Anatomy and physiology

Surgical anatomy

The name ‘pancreas’ is derived from the Greek ‘pan’ (all) and ‘kreas’ (flesh). It was originally thought to act as a cushion for the stomach. The gland weighs approximately 80 g and is situated retroperitoneally. It is divided into a head, which occupies 30 per cent of the gland by mass, and a body and tail which comprises 70 per cent of the whole organ. The head lies within the curve of the duodenum overlying the body of the second lumbar vertebra and the vena cava, with more medially the aorta beneath the neck of the gland. The neck of the pancreas is that part which has the superior mesenteric vessels as a posterior relation. Coming off the side of the pancreatic head and passing to the left and behind the superior mesenteric vein is the uncinate process of the pan­creas. Behind the neck of the pancreas, near its upper border, the superior mesenteric vein joins the splenic vein to form the portal vein (Figs 55.1 and 55.2).

There are nine key processes that occur during pancreatic embryogenesis (Table 55.1).

 Malrotation of the ventral bud in the fifth week results in an annular pancreas, while the mode of ductular fusion in the seventh week produces the various possible ductular patterns. Between the 12th and 40th weeks of foetal life, the pancreas differentiates into exocrine and endocrine elements. Of the pancreatic mass, 8 0—90 per cent is composed of exocrine tissue. The primitive ducts and their ductules are responsible for the lobular arrange­ment of the pancreas. The main pancreatic duct is lined by columnar epithelium which becomes cuboidal in the duc­tules. Congenital anomalies of the pancreas are varied and arise during the early phase of development (Table 55.2).

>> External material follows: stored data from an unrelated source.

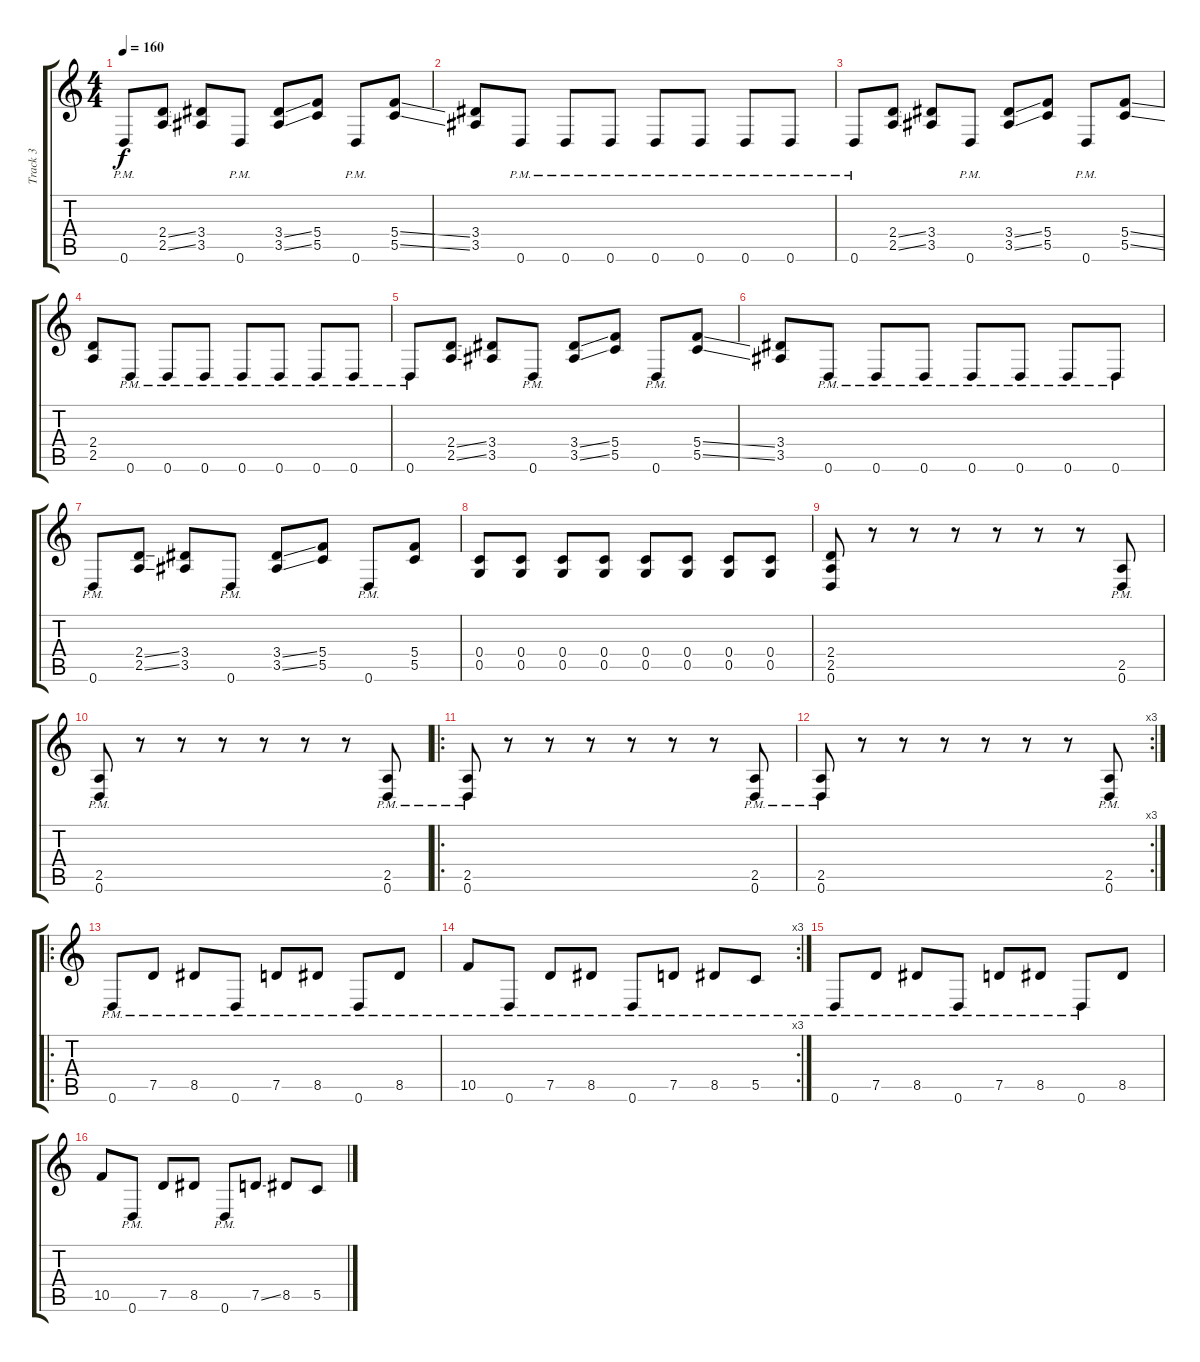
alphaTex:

\track ("Track 3" "Track 3") {instrument distortionguitar}
\staff {score tabs}
\tuning (D4 A3 F3 C3 G2 D2) {hide}
\ts (4 4)
\tempo 160
\clef g2
\ks c
0.6{pm}.8{dy f} (2.4{ss} 2.5{ss}).8 (3.4 3.5).8 0.6{pm}.8 (3.4{ss} 3.5{ss}).8 (5.4 5.5).8 0.6{pm}.8 (5.4{ss} 5.5{ss}).8 |
(3.4 3.5).8 0.6{pm}.8 0.6{pm}.8 0.6{pm}.8 0.6{pm}.8 0.6{pm}.8 0.6{pm}.8 0.6{pm}.8 |
0.6{pm}.8 (2.4{ss} 2.5{ss}).8 (3.4 3.5).8 0.6{pm}.8 (3.4{ss} 3.5{ss}).8 (5.4 5.5).8 0.6{pm}.8 (5.4{ss} 5.5{ss}).8 |
(2.4 2.5).8 0.6{pm}.8 0.6{pm}.8 0.6{pm}.8 0.6{pm}.8 0.6{pm}.8 0.6{pm}.8 0.6{pm}.8 |
0.6{pm}.8 (2.4{ss} 2.5{ss}).8 (3.4 3.5).8 0.6{pm}.8 (3.4{ss} 3.5{ss}).8 (5.4 5.5).8 0.6{pm}.8 (5.4{ss} 5.5{ss}).8 |
(3.4 3.5).8 0.6{pm}.8 0.6{pm}.8 0.6{pm}.8 0.6{pm}.8 0.6{pm}.8 0.6{pm}.8 0.6{pm}.8 |
0.6{pm}.8 (2.4{ss} 2.5{ss}).8 (3.4 3.5).8 0.6{pm}.8 (3.4{ss} 3.5{ss}).8 (5.4 5.5).8 0.6{pm}.8 (5.4 5.5).8 |
(0.4 0.5).8 (0.4 0.5).8 (0.4 0.5).8 (0.4 0.5).8 (0.4 0.5).8 (0.4 0.5).8 (0.4 0.5).8 (0.4 0.5).8 |
(2.4 2.5 0.6).8 r.8 r.8 r.8 r.8 r.8 r.8 (2.5{pm} 0.6{pm}).8 |
(2.5{pm} 0.6{pm}).8 r.8 r.8 r.8 r.8 r.8 r.8 (2.5{pm} 0.6{pm}).8 |
\ro
(2.5{pm} 0.6{pm}).8 r.8 r.8 r.8 r.8 r.8 r.8 (2.5{pm} 0.6{pm}).8 |
\rc 3
(2.5{pm} 0.6{pm}).8 r.8 r.8 r.8 r.8 r.8 r.8 (2.5{pm} 0.6{pm}).8 |
\ro
0.6{pm}.8 7.5{pm}.8 8.5{pm}.8 0.6{pm}.8 7.5{pm}.8 8.5{pm}.8 0.6{pm}.8 8.5{pm}.8 |
\rc 3
10.5{pm}.8 0.6{pm}.8 7.5{pm}.8 8.5{pm}.8 0.6{pm}.8 7.5{pm}.8 8.5{pm}.8 5.5{pm}.8 |
0.6{pm}.8 7.5{pm}.8 8.5{pm}.8 0.6{pm}.8 7.5{pm}.8 8.5{pm}.8 0.6{pm}.8 8.5.8 |
10.5.8 0.6{pm}.8 7.5.8 8.5.8 0.6{pm}.8 7.5{ss}.8 8.5.8 5.5.8
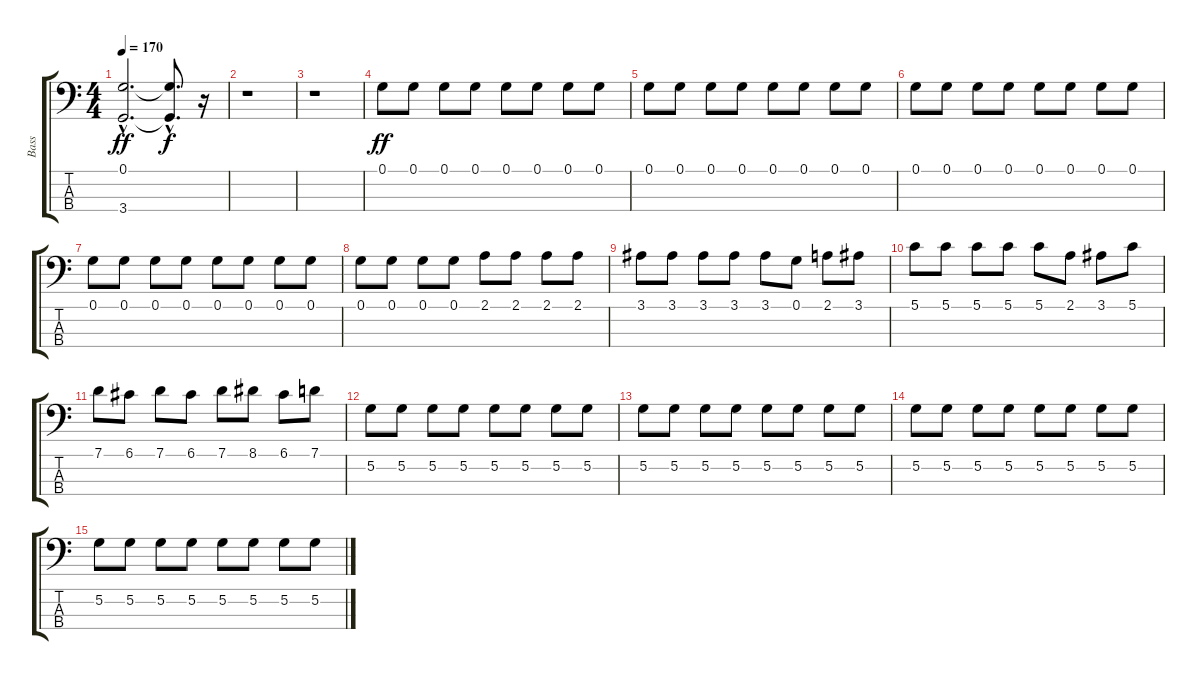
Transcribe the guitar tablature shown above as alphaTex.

\track ("Bass" "Bass") {instrument synthbass1}
\staff {score tabs}
\tuning (G2 D2 A1 E1) {hide}
\ts (4 4)
\tempo 170
\clef f4
\ks c
(0.1{hac} 3.4{hac}).2{d dy ff} (0.1{hac t} 3.4{hac t}).8{d dy f} r.16 |
r.1 |
r.1 |
0.1.8{dy ff} 0.1.8 0.1.8 0.1.8 0.1.8 0.1.8 0.1.8 0.1.8 |
0.1.8 0.1.8 0.1.8 0.1.8 0.1.8 0.1.8 0.1.8 0.1.8 |
0.1.8 0.1.8 0.1.8 0.1.8 0.1.8 0.1.8 0.1.8 0.1.8 |
0.1.8 0.1.8 0.1.8 0.1.8 0.1.8 0.1.8 0.1.8 0.1.8 |
0.1.8 0.1.8 0.1.8 0.1.8 2.1.8 2.1.8 2.1.8 2.1.8 |
3.1.8 3.1.8 3.1.8 3.1.8 3.1.8 0.1.8 2.1.8 3.1.8 |
5.1.8 5.1.8 5.1.8 5.1.8 5.1.8 2.1.8 3.1.8 5.1.8 |
7.1.8 6.1.8 7.1.8 6.1.8 7.1.8 8.1.8 6.1.8 7.1.8 |
5.2.8 5.2.8 5.2.8 5.2.8 5.2.8 5.2.8 5.2.8 5.2.8 |
5.2.8 5.2.8 5.2.8 5.2.8 5.2.8 5.2.8 5.2.8 5.2.8 |
5.2.8 5.2.8 5.2.8 5.2.8 5.2.8 5.2.8 5.2.8 5.2.8 |
5.2.8 5.2.8 5.2.8 5.2.8 5.2.8 5.2.8 5.2.8 5.2.8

Pancreatic acinar tissue is organised into lobules. The main duct ramifies into intralobular and interlobular ducts, ductules and, finally, acini. Acinar cells are clumped around a central lumen to form an acinus which communicates with the duct system. The pancreas thus consists of a network of fine ducts lined by secretory cells. The islets of Langerhans are distributed throughout the pancreas. Islet cells consist of differing cell types: 75 per cent are B cells (producing insulin), 20 per cent A cells (producing glucagon), and the remainder are D cells (producing somatostatin) and a small number of pancreatic polypeptide cells. Within an islet, the B cells form an inner core surrounded by the other cells. Capillaries draining the islet cells drain into the portal vein forming a pancreatic portal system .The pancreatic duct anatomy is variable as a result of the primordial bud development. The dorsal duct is expressed in a variable manner in the adult, as outlined in Fig. 55.3. Approximately 10 per cent of patients will have a significant flow from the main duct through the accessory papilla. The anatomy of the main papilla is also variable (Fig. 55.4) with the outlet of each duct protected by a complex sphincter mechanism (Fig. 55.5). Pancreatic anatomy has an implica­tion on disease, and thus a grasp of the development and variations is important in the assessment of the patient.

Surgical physiology

In response to a meal, the pancreas secretes digestive enzymes in an alkaline (pH 8.4) bicarbonate-rich fluid. Spontaneous secretion is minimal, the hormone secretin which is released from the duodenal mucosa evokes a bicarbonate-rich fluid. Cholecystokinin-pancreozymin (CCK) is released from the duodenal mucosa in response to food: CCK produces no increase in the volume of secretion, but is responsible for enzyme secretion. Vagal stimulation increases volume. Protein is synthesised at a greater rate (per gram of tissue) in the pancreas than in any other tissue, with the possible exception of the lactating mammary gland. About 90 per cent of this protein is exported from the acinar cells as a variety of digestive enzymes. Approximately 6—20 g of diges­tive enzymes enter the duodenum each day. Nascent proteins are synthesised as pre proforms and during their transit through the rough endoplasmic reticulum and Golgi cisterni, the newly synthesised proteins undergo modification in a sequence of steps. The proteins move from the rough endothelial endoplasmic reticulum to the Golgi complex, where lysosomes and mature zymogen storage granules containing proteases are stored, and move to the ductal surface of the cell from which they are extruded by exostosis. During this phase the proteolytic enzymes are in an inactive form, the maintenance of which is important in preventing pancreatitis.